Monday, January 03, 2005

What? Me Bitch?

i must be getting old.

we have a new band of little white boys that have moved into the neighborhood around my bar. they are under the distinct impression that they are a) ballers, b) the coolest thing to walk since elvis or c) hard-asses. i have worked my way through all of these hang-ups with these poor misguided boys and they are still a lost cause. they know they are not hard, becuase it only took one of me to put four of them to the pavment and keep them there when they were having an "altercation" outside of the bar one night. they should know by now they are not the coolest, because no one can stand any of them for more than a half hour. they should stop acting like ballers after this evening when i explained a cardinal rule to them all this evening.

firstly, these are the kind of guys who walk up to the bar, pull the assorted small bills and change out of their pockets, spend a great deal of time poking at it, then look up and say "what's the cheapest beer you got?" then, when they find that they have just barely enough, the argument for why they can't get "hooked up" commences. finally i had had enough. in front of everyone at the bar, i cut loose on these poor, misguided little bitches.

the rant began with me explaining that no bartender in the world likes to hear "what is the cheapest thing you got" from anyone at any time. you may mean it, but don't actually say it, because you may just hear the response, "the cheapest thing i got is directions to the fucking mini-mart accross the street--where you should take your nickels and dimes and buy yourself a fourty of high-life and leave the bar-drinking to the professionals, you fucking rookie!"

next, the whole idea that i, as the bartender, should "hook you up" just because--after no provocation (tipping/help cleaning/offers of sex or what not)--is absolutely ludicrous! do you think you are that charming? did i accidentally make a pass at you? do i owe you something or do you want to owe me? is there some kind of magic respect that i should give you just because you insist on talking like a stereotype gangsta from an early ninetys street-life movie? do i even know you?!?!?!?

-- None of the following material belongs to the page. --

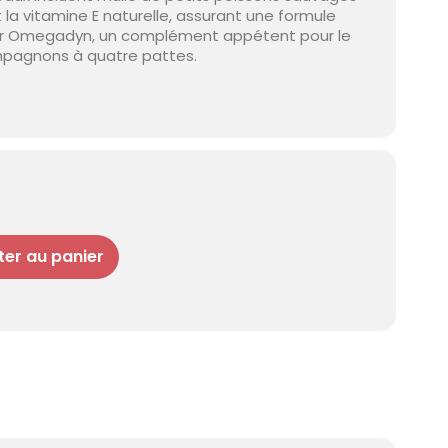
 la vitamine E naturelle, assurant une formule
our Omegadyn, un complément appétent pour le
mpagnons à quatre pattes.
ter au panier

finally, there is the bottom line...you are making real players look bad. you are trying to walk the walk and talk the talk, but you are not using your weak little minds nearly enough. in order to pull off that persona, you really need to pull it off at every level. what makes a baller a baller?
$$$$$$$$$$
if you don't have it, don't go to a bar and beg for drinks and expect to be anything but a begger and a scrounge. don't go with change and hope for a good reception when you can only muster exact change every time you step to the bar. don't expect to be treated like a player just on your looks. if you can't afford to go to the bar, for god's sake, stay the hell home! back in my younger years (and today too...i'm not that old), me and my friends would never ask the price of a drink or what was cheaper than what...you ordered what you wanted to drink, handed the bartender a twenty, tipped at least two, and gave the rest to the dancers! how hard of a concept is that?!?!?!? as a result, i never paid a cover, never waited in line, never couldn't get a table and always got the nicest of the nice drinks. and i got news...i am a white guy and oft-times was the only one in the bars i was at! so take off your damned doo-rag, pull up your damned pants, and try a little damned respect in a place of freaking business!!!

i think i almost made one of them cry.